## Yapılacak iş
Aşağıdaki satırların tamamını hiç değiştirmeden çıkarın. Resimleri cevaba almayın.
━━━━━ Alıştırma verileri
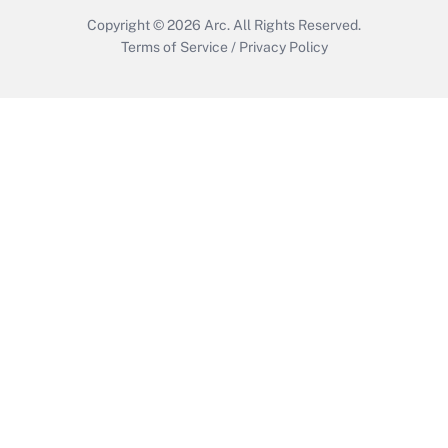
Copyright © 2026
Arc.
All Rights Reserved.
Terms of Service
/
Privacy Policy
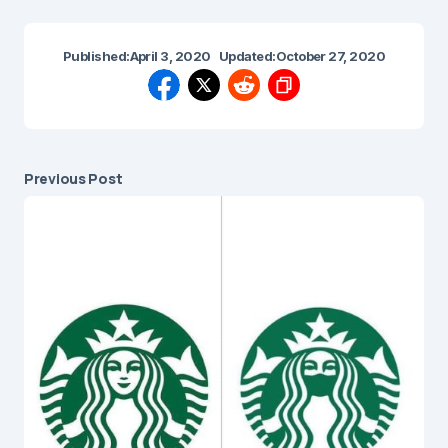
Published:
April 3, 2020
Updated:
October 27, 2020
Previous Post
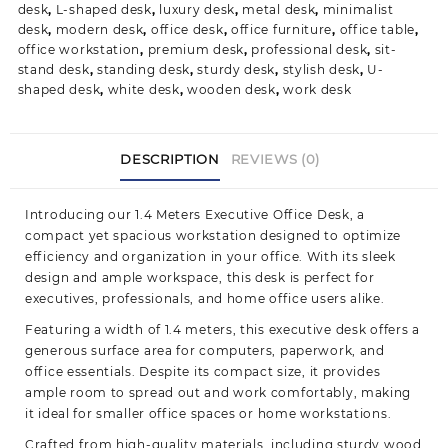
desk
,
L-shaped desk
,
luxury desk
,
metal desk
,
minimalist
desk
,
modern desk
,
office desk
,
office furniture
,
office table
,
office workstation
,
premium desk
,
professional desk
,
sit-
stand desk
,
standing desk
,
sturdy desk
,
stylish desk
,
U-
shaped desk
,
white desk
,
wooden desk
,
work desk
DESCRIPTION
REVIEWS (0)
Introducing our 1.4 Meters Executive Office Desk, a
compact yet spacious workstation designed to optimize
efficiency and organization in your office. With its sleek
design and ample workspace, this desk is perfect for
executives, professionals, and home office
users alike.
Featuring a width of 1.4 meters, this executive desk offers a
generous surface area for computers, paperwork, and
office essentials. Despite its compact size, it provides
ample room to spread out and work comfortably, making
it ideal for smaller office spaces or home workstations.
Crafted from high-quality materials, including sturdy wood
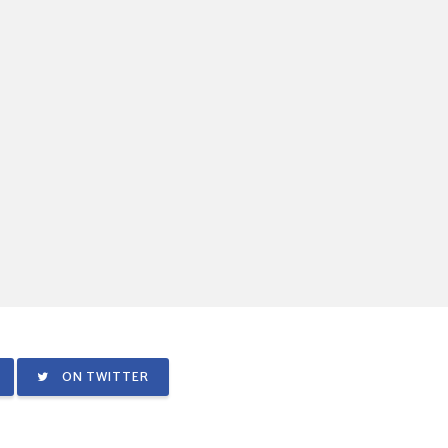
ON TWITTER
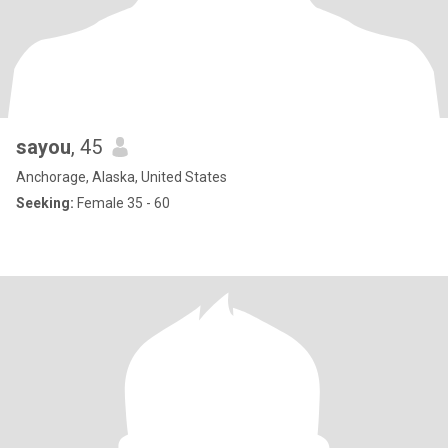
sayou
, 45
Anchorage, Alaska, United States
Seeking:
Female 35 - 60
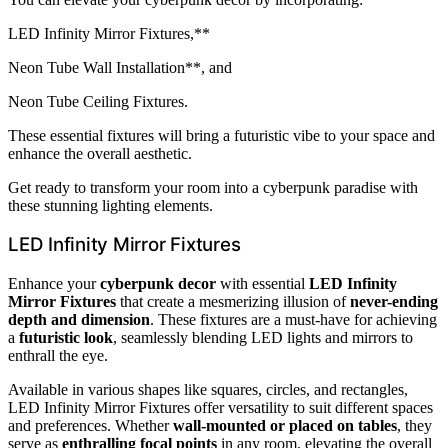
LED Infinity Mirror Fixtures,**
Neon Tube Wall Installation**, and
Neon Tube Ceiling Fixtures.
These essential fixtures will bring a futuristic vibe to your space and
enhance the overall aesthetic.
Get ready to transform your room into a cyberpunk paradise with
these stunning lighting elements.
LED Infinity Mirror Fixtures
Enhance your
cyberpunk decor
with essential
LED Infinity
Mirror Fixtures
that create a mesmerizing illusion of
never-ending
depth and dimension
. These fixtures are a must-have for achieving
a
futuristic look
, seamlessly blending LED lights and mirrors to
enthrall the eye.
Available in various shapes like squares, circles, and rectangles,
LED Infinity Mirror Fixtures offer versatility to suit different spaces
and preferences. Whether
wall-mounted or placed on tables
, they
serve as
enthralling focal points
in any room, elevating the overall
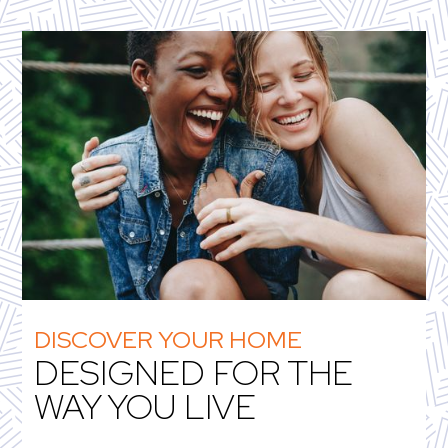
DISCOVER YOUR HOME
DESIGNED FOR THE
WAY YOU LIVE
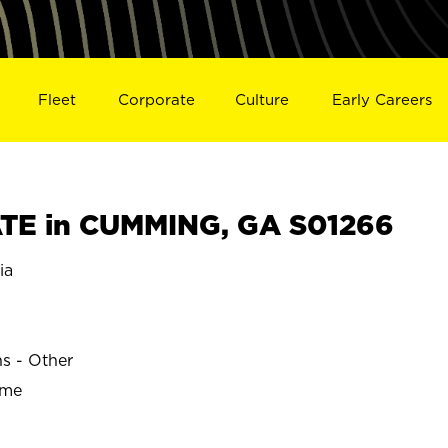
Fleet
Corporate
Culture
Early Careers
TE in CUMMING, GA S01266
ia
ns - Other
ime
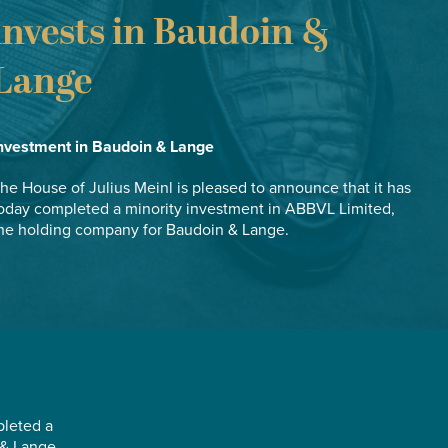
invests in Baudoin &
Lange
nvestment in Baudoin & Lange
he House of Julius Meinl is pleased to announce that it has
oday completed a minority investment in ABBVL Limited,
he holding company for Baudoin & Lange.
pleted a
 & Lange.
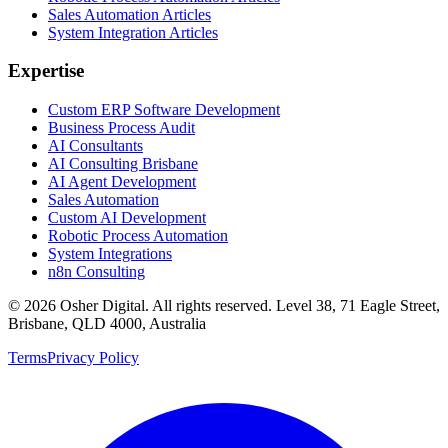
Sales Automation Articles
System Integration Articles
Expertise
Custom ERP Software Development
Business Process Audit
AI Consultants
AI Consulting Brisbane
AI Agent Development
Sales Automation
Custom AI Development
Robotic Process Automation
System Integrations
n8n Consulting
©
2026
Osher Digital
. All rights reserved. Level 38, 71 Eagle Street,
Brisbane, QLD 4000, Australia
Terms
Privacy Policy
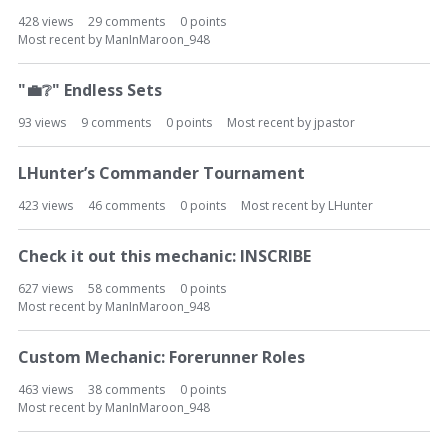
428
views
29
comments
0
points
Most recent by
ManInMaroon_948
"
💼
❔
" Endless Sets
93
views
9
comments
0
points
Most recent by
jpastor
LHunter’s Commander Tournament
423
views
46
comments
0
points
Most recent by
LHunter
Check it out this mechanic: INSCRIBE
627
views
58
comments
0
points
Most recent by
ManInMaroon_948
Custom Mechanic: Forerunner Roles
463
views
38
comments
0
points
Most recent by
ManInMaroon_948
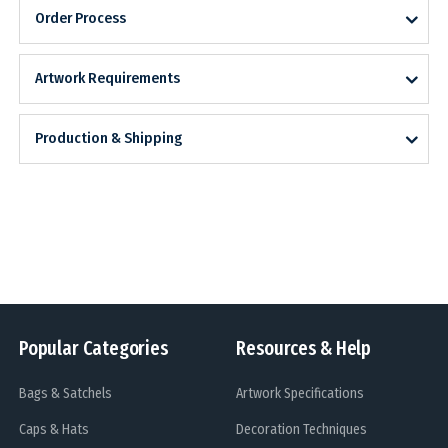
Order Process
Artwork Requirements
Production & Shipping
Popular Categories
Resources & Help
Bags & Satchels
Artwork Specifications
Caps & Hats
Decoration Techniques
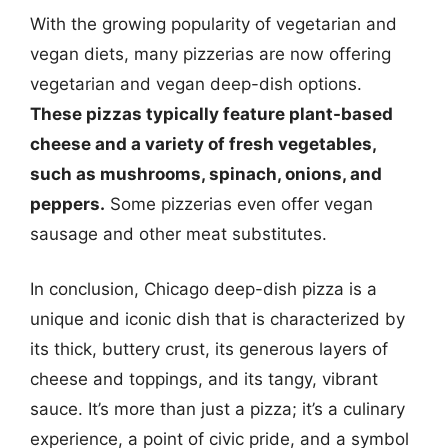
With the growing popularity of vegetarian and
vegan diets, many pizzerias are now offering
vegetarian and vegan deep-dish options.
These pizzas typically feature plant-based
cheese and a variety of fresh vegetables,
such as mushrooms, spinach, onions, and
peppers.
Some pizzerias even offer vegan
sausage and other meat substitutes.
In conclusion, Chicago deep-dish pizza is a
unique and iconic dish that is characterized by
its thick, buttery crust, its generous layers of
cheese and toppings, and its tangy, vibrant
sauce. It’s more than just a pizza; it’s a culinary
experience, a point of civic pride, and a symbol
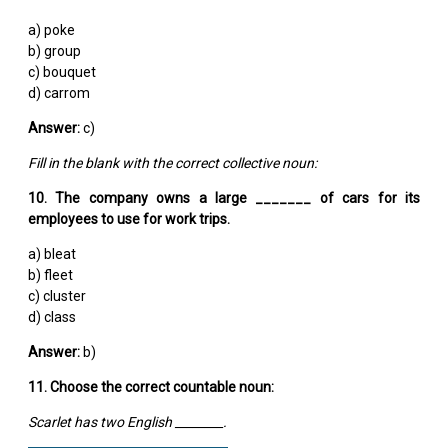
a) poke
b) group
c) bouquet
d) carrom
Answer:
c)
Fill in the blank with the correct collective noun:
10. The company owns a large _______ of cars for its
employees to use for work trips.
a) bleat
b) fleet
c) cluster
d) class
Answer:
b)
11. Choose the correct countable noun:
Scarlet has two English ________.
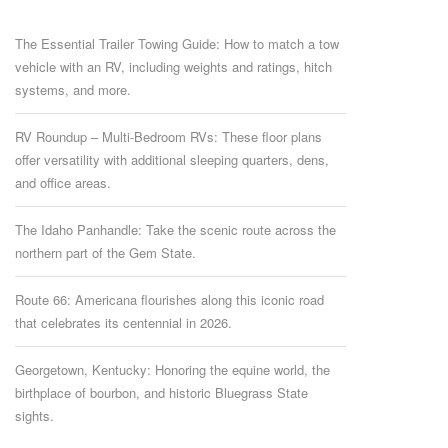
The Essential Trailer Towing Guide: How to match a tow
vehicle with an RV, including weights and ratings, hitch
systems, and more.
RV Roundup – Multi-Bedroom RVs: These floor plans
offer versatility with additional sleeping quarters, dens,
and office areas.
The Idaho Panhandle: Take the scenic route across the
northern part of the Gem State.
Route 66: Americana flourishes along this iconic road
that celebrates its centennial in 2026.
Georgetown, Kentucky: Honoring the equine world, the
birthplace of bourbon, and historic Bluegrass State
sights.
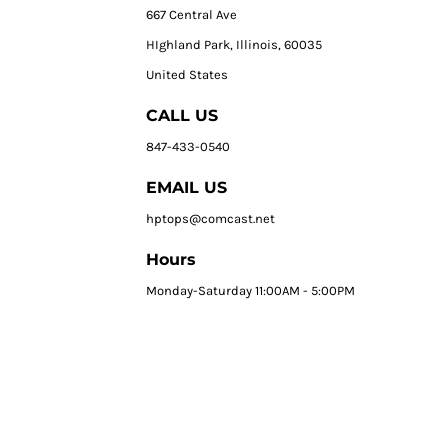
667 Central Ave
HIghland Park, Illinois, 60035
United States
CALL US
847-433-0540
EMAIL US
hptops@comcast.net
Hours
Monday-Saturday 11:00AM - 5:00PM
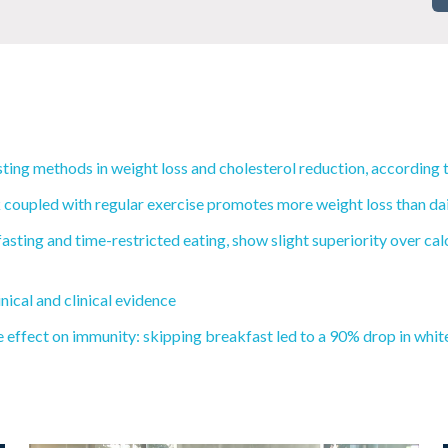
ting methods in weight loss and cholesterol reduction, according 
coupled with regular exercise promotes more weight loss than daily
fasting and time-restricted eating, show slight superiority over ca
nical and clinical evidence
e effect on immunity: skipping breakfast led to a 90% drop in white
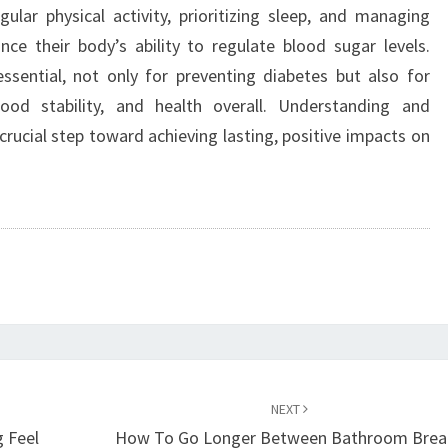
ular physical activity, prioritizing sleep, and managing
ance their body’s ability to regulate blood sugar levels.
ssential, not only for preventing diabetes but also for
ood stability, and health overall. Understanding and
rucial step toward achieving lasting, positive impacts on
NEXT
g Feel
How To Go Longer Between Bathroom Brea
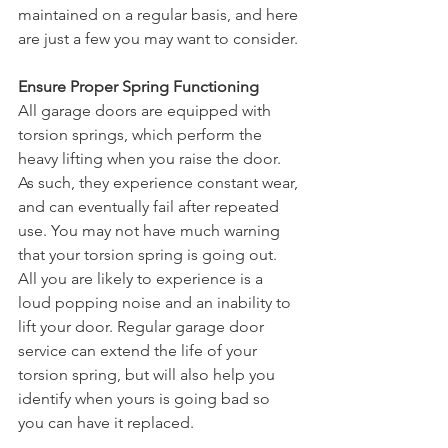
maintained on a regular basis, and here 
are just a few you may want to consider.
Ensure Proper Spring Functioning
All garage doors are equipped with 
torsion springs, which perform the 
heavy lifting when you raise the door. 
As such, they experience constant wear, 
and can eventually fail after repeated 
use. You may not have much warning 
that your torsion spring is going out. 
All you are likely to experience is a 
loud popping noise and an inability to 
lift your door. Regular garage door 
service can extend the life of your 
torsion spring, but will also help you 
identify when yours is going bad so 
you can have it replaced.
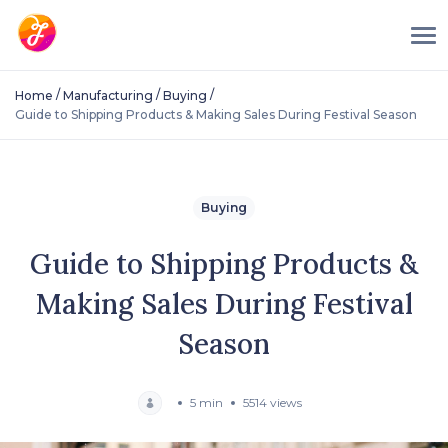
/
/
/
Home
Manufacturing
Buying
Guide to Shipping Products & Making Sales During Festival Season
Buying
Guide to Shipping Products &
Making Sales During Festival
Season
5 min
5514 views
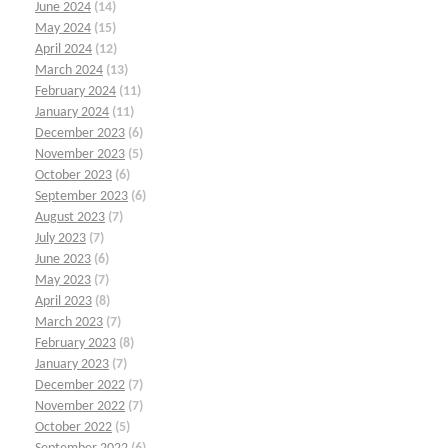
June 2024
(14)
May 2024
(15)
April 2024
(12)
March 2024
(13)
February 2024
(11)
January 2024
(11)
December 2023
(6)
November 2023
(5)
October 2023
(6)
September 2023
(6)
August 2023
(7)
July 2023
(7)
June 2023
(6)
May 2023
(7)
April 2023
(8)
March 2023
(7)
February 2023
(8)
January 2023
(7)
December 2022
(7)
November 2022
(7)
October 2022
(5)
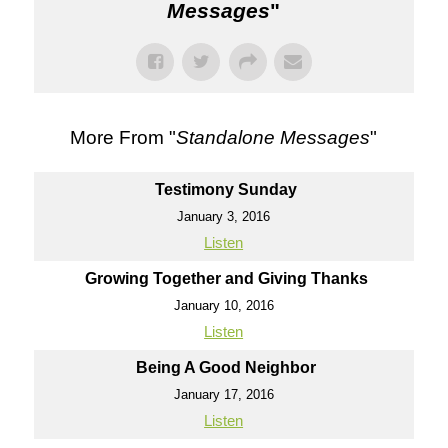
Messages
"
More From "
Standalone Messages
"
Testimony Sunday
January 3, 2016
Listen
Growing Together and Giving Thanks
January 10, 2016
Listen
Being A Good Neighbor
January 17, 2016
Listen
━━━━━━━━━━
## Çözülen problem
Copyright © 2026
Arc.
All Rights Reserved.
Terms of Service
/
Privacy Policy
Published:
April 3, 2020
Updated:
October 27, 2020
Previous Post
desk
,
L-shaped desk
,
luxury desk
,
metal desk
,
minimalist
desk
,
modern desk
,
office desk
,
office furniture
,
office table
,
office workstation
,
premium desk
,
professional desk
,
sit-
stand desk
,
standing desk
,
sturdy desk
,
stylish desk
,
U-
shaped desk
,
white desk
,
wooden desk
,
work desk
DESCRIPTION
REVIEWS (0)
Introducing our 1.4 Meters Executive Office Desk, a
compact yet spacious workstation designed to optimize
efficiency and organization in your office. With its sleek
design and ample workspace, this desk is perfect for
executives, professionals, and home office
users alike.
Featuring a width of 1.4 meters, this executive desk offers a
generous surface area for computers, paperwork, and
office essentials. Despite its compact size, it provides
ample room to spread out and work comfortably, making
it ideal for smaller office spaces or home workstations.
Crafted from high-quality materials, including sturdy wood
ON TWITTER
sayou
, 45
Anchorage, Alaska, United States
Seeking:
Female 35 - 60
LED Infinity Mirror Fixtures,**
Neon Tube Wall Installation**, and
Neon Tube Ceiling Fixtures.
These essential fixtures will bring a futuristic vibe to your space and
enhance the overall aesthetic.
Get ready to transform your room into a cyberpunk paradise with
these stunning lighting elements.
LED Infinity Mirror Fixtures
Enhance your
cyberpunk decor
with essential
LED Infinity
Mirror Fixtures
that create a mesmerizing illusion of
never-ending
depth and dimension
. These fixtures are a must-have for achieving
a
futuristic look
, seamlessly blending LED lights and mirrors to
enthrall the eye.
Available in various shapes like squares, circles, and rectangles,
LED Infinity Mirror Fixtures offer versatility to suit different spaces
and preferences. Whether
wall-mounted or placed on tables
, they
serve as
enthralling focal points
in any room, elevating the overall
DISCOVER YOUR HOME
DESIGNED FOR THE
WAY YOU LIVE
Fleet
Corporate
Culture
Early Careers
TE in CUMMING, GA S01266
ia
ns - Other
ime
invests in Baudoin &
Lange
nvestment in Baudoin & Lange
he House of Julius Meinl is pleased to announce that it has
oday completed a minority investment in ABBVL Limited,
he holding company for Baudoin & Lange.
pleted a
 & Lange.
Sales Automation Articles
System Integration Articles
Expertise
Custom ERP Software Development
Business Process Audit
AI Consultants
AI Consulting Brisbane
AI Agent Development
Sales Automation
Custom AI Development
Robotic Process Automation
System Integrations
n8n Consulting
©
2026
Osher Digital
. All rights reserved. Level 38, 71 Eagle Street,
Brisbane, QLD 4000, Australia
Terms
Privacy Policy
428
views
29
comments
0
points
Most recent by
ManInMaroon_948
"
💼
❔
" Endless Sets
93
views
9
comments
0
points
Most recent by
jpastor
LHunter’s Commander Tournament
423
views
46
comments
0
points
Most recent by
LHunter
Check it out this mechanic: INSCRIBE
627
views
58
comments
0
points
Most recent by
ManInMaroon_948
Custom Mechanic: Forerunner Roles
463
views
38
comments
0
points
Most recent by
ManInMaroon_948
Order Process
Artwork Requirements
Production & Shipping
Popular Categories
Resources & Help
Bags & Satchels
Artwork Specifications
Caps & Hats
Decoration Techniques
With the growing popularity of vegetarian and
vegan diets, many pizzerias are now offering
vegetarian and vegan deep-dish options.
These pizzas typically feature plant-based
cheese and a variety of fresh vegetables,
such as mushrooms, spinach, onions, and
peppers.
Some pizzerias even offer vegan
sausage and other meat substitutes.
In conclusion, Chicago deep-dish pizza is a
unique and iconic dish that is characterized by
its thick, buttery crust, its generous layers of
cheese and toppings, and its tangy, vibrant
sauce. It’s more than just a pizza; it’s a culinary
experience, a point of civic pride, and a symbol
a) poke
b) group
c) bouquet
d) carrom
Answer:
c)
Fill in the blank with the correct collective noun:
10. The company owns a large _______ of cars for its
employees to use for work trips.
a) bleat
b) fleet
c) cluster
d) class
Answer:
b)
11. Choose the correct countable noun:
Scarlet has two English ________.
The Essential Trailer Towing Guide: How to match a tow
vehicle with an RV, including weights and ratings, hitch
systems, and more.
RV Roundup – Multi-Bedroom RVs: These floor plans
offer versatility with additional sleeping quarters, dens,
and office areas.
The Idaho Panhandle: Take the scenic route across the
northern part of the Gem State.
Route 66: Americana flourishes along this iconic road
that celebrates its centennial in 2026.
Georgetown, Kentucky: Honoring the equine world, the
birthplace of bourbon, and historic Bluegrass State
sights.
667 Central Ave
HIghland Park, Illinois, 60035
United States
CALL US
847-433-0540
EMAIL US
hptops@comcast.net
Hours
Monday-Saturday 11:00AM - 5:00PM
ting methods in weight loss and cholesterol reduction, according 
coupled with regular exercise promotes more weight loss than daily
fasting and time-restricted eating, show slight superiority over ca
nical and clinical evidence
e effect on immunity: skipping breakfast led to a 90% drop in white
ular physical activity, prioritizing sleep, and managing
ance their body’s ability to regulate blood sugar levels.
ssential, not only for preventing diabetes but also for
ood stability, and health overall. Understanding and
rucial step toward achieving lasting, positive impacts on
NEXT
g Feel
How To Go Longer Between Bathroom Brea
maintained on a regular basis, and here 
are just a few you may want to consider.
Ensure Proper Spring Functioning
All garage doors are equipped with 
torsion springs, which perform the 
heavy lifting when you raise the door. 
As such, they experience constant wear, 
and can eventually fail after repeated 
use. You may not have much warning 
that your torsion spring is going out. 
All you are likely to experience is a 
loud popping noise and an inability to 
lift your door. Regular garage door 
service can extend the life of your 
torsion spring, but will also help you 
identify when yours is going bad so 
you can have it replaced.
/
/
/
Home
Manufacturing
Buying
Guide to Shipping Products & Making Sales During Festival Season
Buying
Guide to Shipping Products &
Making Sales During Festival
Season
5 min
5514 views
June 2024
(14)
May 2024
(15)
April 2024
(12)
March 2024
(13)
February 2024
(11)
January 2024
(11)
December 2023
(6)
November 2023
(5)
October 2023
(6)
September 2023
(6)
August 2023
(7)
July 2023
(7)
June 2023
(6)
May 2023
(7)
April 2023
(8)
March 2023
(7)
February 2023
(8)
January 2023
(7)
December 2022
(7)
November 2022
(7)
October 2022
(5)
Messages
"
More From "
Standalone Messages
"
Testimony Sunday
January 3, 2016
Listen
Growing Together and Giving Thanks
January 10, 2016
Listen
Being A Good Neighbor
January 17, 2016
Listen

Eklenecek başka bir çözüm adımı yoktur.